▸ **What you have to do**:
All of the entries below need repeating exactly, apart from their images.
*** Entries supplied Section Begins ***
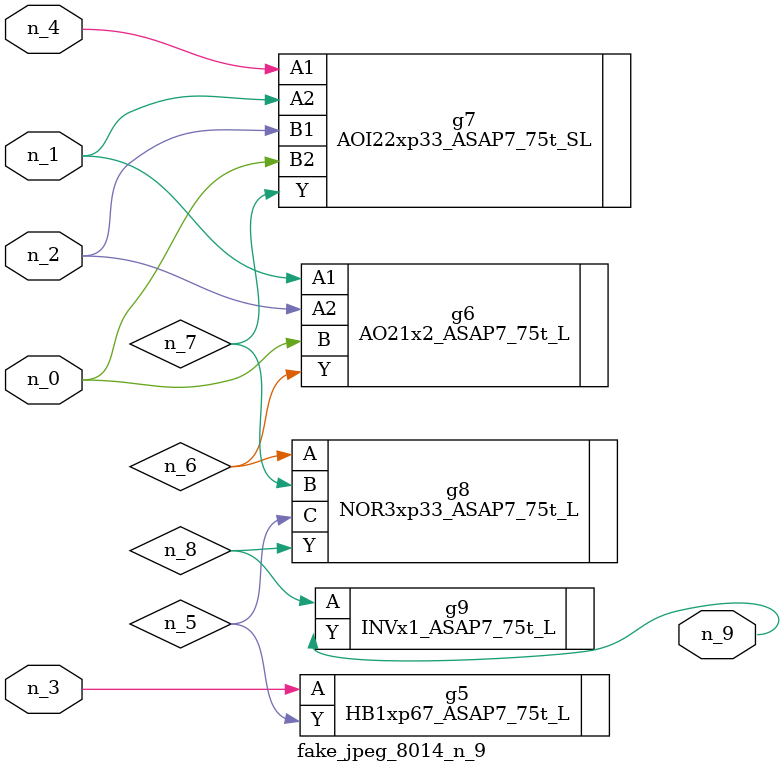
<source format=v>
module fake_jpeg_8014_n_9 (n_3, n_2, n_1, n_0, n_4, n_9);

input n_3;
input n_2;
input n_1;
input n_0;
input n_4;

output n_9;

wire n_8;
wire n_6;
wire n_5;
wire n_7;

HB1xp67_ASAP7_75t_L g5 ( 
.A(n_3),
.Y(n_5)
);

AO21x2_ASAP7_75t_L g6 ( 
.A1(n_1),
.A2(n_2),
.B(n_0),
.Y(n_6)
);

AOI22xp33_ASAP7_75t_SL g7 ( 
.A1(n_4),
.A2(n_1),
.B1(n_2),
.B2(n_0),
.Y(n_7)
);

NOR3xp33_ASAP7_75t_L g8 ( 
.A(n_6),
.B(n_7),
.C(n_5),
.Y(n_8)
);

INVx1_ASAP7_75t_L g9 ( 
.A(n_8),
.Y(n_9)
);


endmodule
</source>
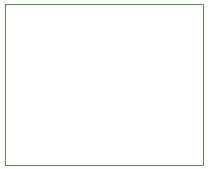
<source format=gbr>
G04 #@! TF.GenerationSoftware,KiCad,Pcbnew,5.1.5+dfsg1-2*
G04 #@! TF.CreationDate,2020-03-08T13:50:41+09:00*
G04 #@! TF.ProjectId,dbmbyhd,64626d62-7968-4642-9e6b-696361645f70,rev?*
G04 #@! TF.SameCoordinates,Original*
G04 #@! TF.FileFunction,Profile,NP*
%FSLAX46Y46*%
G04 Gerber Fmt 4.6, Leading zero omitted, Abs format (unit mm)*
G04 Created by KiCad (PCBNEW 5.1.5+dfsg1-2) date 2020-03-08 13:50:41*
%MOMM*%
%LPD*%
G04 APERTURE LIST*
%ADD10C,0.050000*%
G04 APERTURE END LIST*
D10*
X139573000Y-108712000D02*
X156337000Y-108712000D01*
X156337000Y-95123000D02*
X139573000Y-95123000D01*
X156337000Y-108712000D02*
X156337000Y-95123000D01*
X139573000Y-95123000D02*
X139573000Y-108712000D01*
M02*

</source>
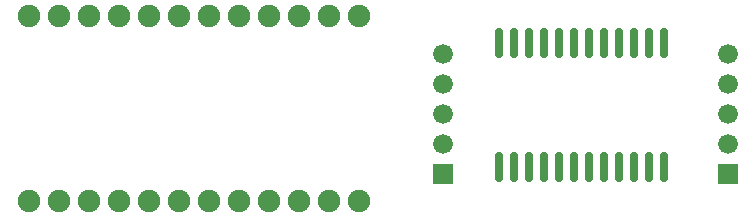
<source format=gts>
G04 Layer: TopSolderMaskLayer*
G04 EasyEDA v6.4.25, 2021-10-17T02:20:50+08:00*
G04 2ac7491e4d7b47ffaeae1aaf30646eaa,91c7be0e0535418db580a4ece6a21754,10*
G04 Gerber Generator version 0.2*
G04 Scale: 100 percent, Rotated: No, Reflected: No *
G04 Dimensions in millimeters *
G04 leading zeros omitted , absolute positions ,4 integer and 5 decimal *
%FSLAX45Y45*%
%MOMM*%

%ADD25C,0.6616*%
%ADD26C,1.6764*%
%ADD27R,1.6764X1.6764*%
%ADD28C,1.9016*%

%LPD*%
D25*
X5029197Y3062589D02*
G01*
X5029197Y2875419D01*
X5156197Y3062589D02*
G01*
X5156197Y2875419D01*
X5283197Y3062589D02*
G01*
X5283197Y2875419D01*
X5410197Y3062589D02*
G01*
X5410197Y2875419D01*
X5537197Y3062589D02*
G01*
X5537197Y2875419D01*
X5664197Y3062589D02*
G01*
X5664197Y2875419D01*
X5791197Y3062589D02*
G01*
X5791197Y2875419D01*
X5918197Y3062589D02*
G01*
X5918197Y2875419D01*
X6045197Y3062589D02*
G01*
X6045197Y2875419D01*
X6172197Y3062589D02*
G01*
X6172197Y2875419D01*
X6299197Y3062589D02*
G01*
X6299197Y2875419D01*
X6426197Y3062589D02*
G01*
X6426197Y2875419D01*
X5029197Y4116387D02*
G01*
X5029197Y3929214D01*
X5156197Y4116387D02*
G01*
X5156197Y3929214D01*
X5283197Y4116387D02*
G01*
X5283197Y3929214D01*
X5410197Y4116387D02*
G01*
X5410197Y3929214D01*
X5537197Y4116387D02*
G01*
X5537197Y3929214D01*
X5664197Y4116387D02*
G01*
X5664197Y3929214D01*
X5791197Y4116387D02*
G01*
X5791197Y3929214D01*
X5918197Y4116387D02*
G01*
X5918197Y3929214D01*
X6045197Y4116387D02*
G01*
X6045197Y3929214D01*
X6172197Y4116387D02*
G01*
X6172197Y3929214D01*
X6299197Y4116387D02*
G01*
X6299197Y3929214D01*
X6426197Y4116387D02*
G01*
X6426197Y3929214D01*
D26*
G01*
X4559300Y3924300D03*
G01*
X4559300Y3670300D03*
G01*
X4559300Y3416300D03*
G01*
X4559300Y3162300D03*
D27*
G01*
X4559300Y2908300D03*
D28*
G01*
X1054100Y2687091D03*
G01*
X1308100Y2687091D03*
G01*
X1562100Y2687091D03*
G01*
X1816100Y2687091D03*
G01*
X2070100Y2687091D03*
G01*
X2324100Y2687091D03*
G01*
X2578100Y2687091D03*
G01*
X2832100Y2687091D03*
G01*
X3086100Y2687091D03*
G01*
X3340100Y2687091D03*
G01*
X3594100Y2687091D03*
G01*
X3848100Y2687091D03*
G01*
X3848100Y4247108D03*
G01*
X3594100Y4247108D03*
G01*
X3340100Y4247108D03*
G01*
X3086100Y4247108D03*
G01*
X2832100Y4247108D03*
G01*
X2578100Y4247108D03*
G01*
X2324100Y4247108D03*
G01*
X2070100Y4247108D03*
G01*
X1816100Y4247108D03*
G01*
X1562100Y4247108D03*
G01*
X1308100Y4247108D03*
G01*
X1054100Y4247108D03*
D26*
G01*
X6972300Y3924302D03*
G01*
X6972300Y3670302D03*
G01*
X6972300Y3416302D03*
G01*
X6972300Y3162302D03*
D27*
G01*
X6972300Y2908302D03*
M02*

</source>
*** Entries supplied Section Ends ***
▸ **The answer**:
<source format=v>
module fake_jpeg_8014_n_9 (n_3, n_2, n_1, n_0, n_4, n_9);

input n_3;
input n_2;
input n_1;
input n_0;
input n_4;

output n_9;

wire n_8;
wire n_6;
wire n_5;
wire n_7;

HB1xp67_ASAP7_75t_L g5 ( 
.A(n_3),
.Y(n_5)
);

AO21x2_ASAP7_75t_L g6 ( 
.A1(n_1),
.A2(n_2),
.B(n_0),
.Y(n_6)
);

AOI22xp33_ASAP7_75t_SL g7 ( 
.A1(n_4),
.A2(n_1),
.B1(n_2),
.B2(n_0),
.Y(n_7)
);

NOR3xp33_ASAP7_75t_L g8 ( 
.A(n_6),
.B(n_7),
.C(n_5),
.Y(n_8)
);

INVx1_ASAP7_75t_L g9 ( 
.A(n_8),
.Y(n_9)
);


endmodule
</source>
<source format=gbr>
G04 #@! TF.GenerationSoftware,KiCad,Pcbnew,5.1.5+dfsg1-2*
G04 #@! TF.CreationDate,2020-03-08T13:50:41+09:00*
G04 #@! TF.ProjectId,dbmbyhd,64626d62-7968-4642-9e6b-696361645f70,rev?*
G04 #@! TF.SameCoordinates,Original*
G04 #@! TF.FileFunction,Profile,NP*
%FSLAX46Y46*%
G04 Gerber Fmt 4.6, Leading zero omitted, Abs format (unit mm)*
G04 Created by KiCad (PCBNEW 5.1.5+dfsg1-2) date 2020-03-08 13:50:41*
%MOMM*%
%LPD*%
G04 APERTURE LIST*
%ADD10C,0.050000*%
G04 APERTURE END LIST*
D10*
X139573000Y-108712000D02*
X156337000Y-108712000D01*
X156337000Y-95123000D02*
X139573000Y-95123000D01*
X156337000Y-108712000D02*
X156337000Y-95123000D01*
X139573000Y-95123000D02*
X139573000Y-108712000D01*
M02*

</source>
<source format=gts>
G04 Layer: TopSolderMaskLayer*
G04 EasyEDA v6.4.25, 2021-10-17T02:20:50+08:00*
G04 2ac7491e4d7b47ffaeae1aaf30646eaa,91c7be0e0535418db580a4ece6a21754,10*
G04 Gerber Generator version 0.2*
G04 Scale: 100 percent, Rotated: No, Reflected: No *
G04 Dimensions in millimeters *
G04 leading zeros omitted , absolute positions ,4 integer and 5 decimal *
%FSLAX45Y45*%
%MOMM*%

%ADD25C,0.6616*%
%ADD26C,1.6764*%
%ADD27R,1.6764X1.6764*%
%ADD28C,1.9016*%

%LPD*%
D25*
X5029197Y3062589D02*
G01*
X5029197Y2875419D01*
X5156197Y3062589D02*
G01*
X5156197Y2875419D01*
X5283197Y3062589D02*
G01*
X5283197Y2875419D01*
X5410197Y3062589D02*
G01*
X5410197Y2875419D01*
X5537197Y3062589D02*
G01*
X5537197Y2875419D01*
X5664197Y3062589D02*
G01*
X5664197Y2875419D01*
X5791197Y3062589D02*
G01*
X5791197Y2875419D01*
X5918197Y3062589D02*
G01*
X5918197Y2875419D01*
X6045197Y3062589D02*
G01*
X6045197Y2875419D01*
X6172197Y3062589D02*
G01*
X6172197Y2875419D01*
X6299197Y3062589D02*
G01*
X6299197Y2875419D01*
X6426197Y3062589D02*
G01*
X6426197Y2875419D01*
X5029197Y4116387D02*
G01*
X5029197Y3929214D01*
X5156197Y4116387D02*
G01*
X5156197Y3929214D01*
X5283197Y4116387D02*
G01*
X5283197Y3929214D01*
X5410197Y4116387D02*
G01*
X5410197Y3929214D01*
X5537197Y4116387D02*
G01*
X5537197Y3929214D01*
X5664197Y4116387D02*
G01*
X5664197Y3929214D01*
X5791197Y4116387D02*
G01*
X5791197Y3929214D01*
X5918197Y4116387D02*
G01*
X5918197Y3929214D01*
X6045197Y4116387D02*
G01*
X6045197Y3929214D01*
X6172197Y4116387D02*
G01*
X6172197Y3929214D01*
X6299197Y4116387D02*
G01*
X6299197Y3929214D01*
X6426197Y4116387D02*
G01*
X6426197Y3929214D01*
D26*
G01*
X4559300Y3924300D03*
G01*
X4559300Y3670300D03*
G01*
X4559300Y3416300D03*
G01*
X4559300Y3162300D03*
D27*
G01*
X4559300Y2908300D03*
D28*
G01*
X1054100Y2687091D03*
G01*
X1308100Y2687091D03*
G01*
X1562100Y2687091D03*
G01*
X1816100Y2687091D03*
G01*
X2070100Y2687091D03*
G01*
X2324100Y2687091D03*
G01*
X2578100Y2687091D03*
G01*
X2832100Y2687091D03*
G01*
X3086100Y2687091D03*
G01*
X3340100Y2687091D03*
G01*
X3594100Y2687091D03*
G01*
X3848100Y2687091D03*
G01*
X3848100Y4247108D03*
G01*
X3594100Y4247108D03*
G01*
X3340100Y4247108D03*
G01*
X3086100Y4247108D03*
G01*
X2832100Y4247108D03*
G01*
X2578100Y4247108D03*
G01*
X2324100Y4247108D03*
G01*
X2070100Y4247108D03*
G01*
X1816100Y4247108D03*
G01*
X1562100Y4247108D03*
G01*
X1308100Y4247108D03*
G01*
X1054100Y4247108D03*
D26*
G01*
X6972300Y3924302D03*
G01*
X6972300Y3670302D03*
G01*
X6972300Y3416302D03*
G01*
X6972300Y3162302D03*
D27*
G01*
X6972300Y2908302D03*
M02*

</source>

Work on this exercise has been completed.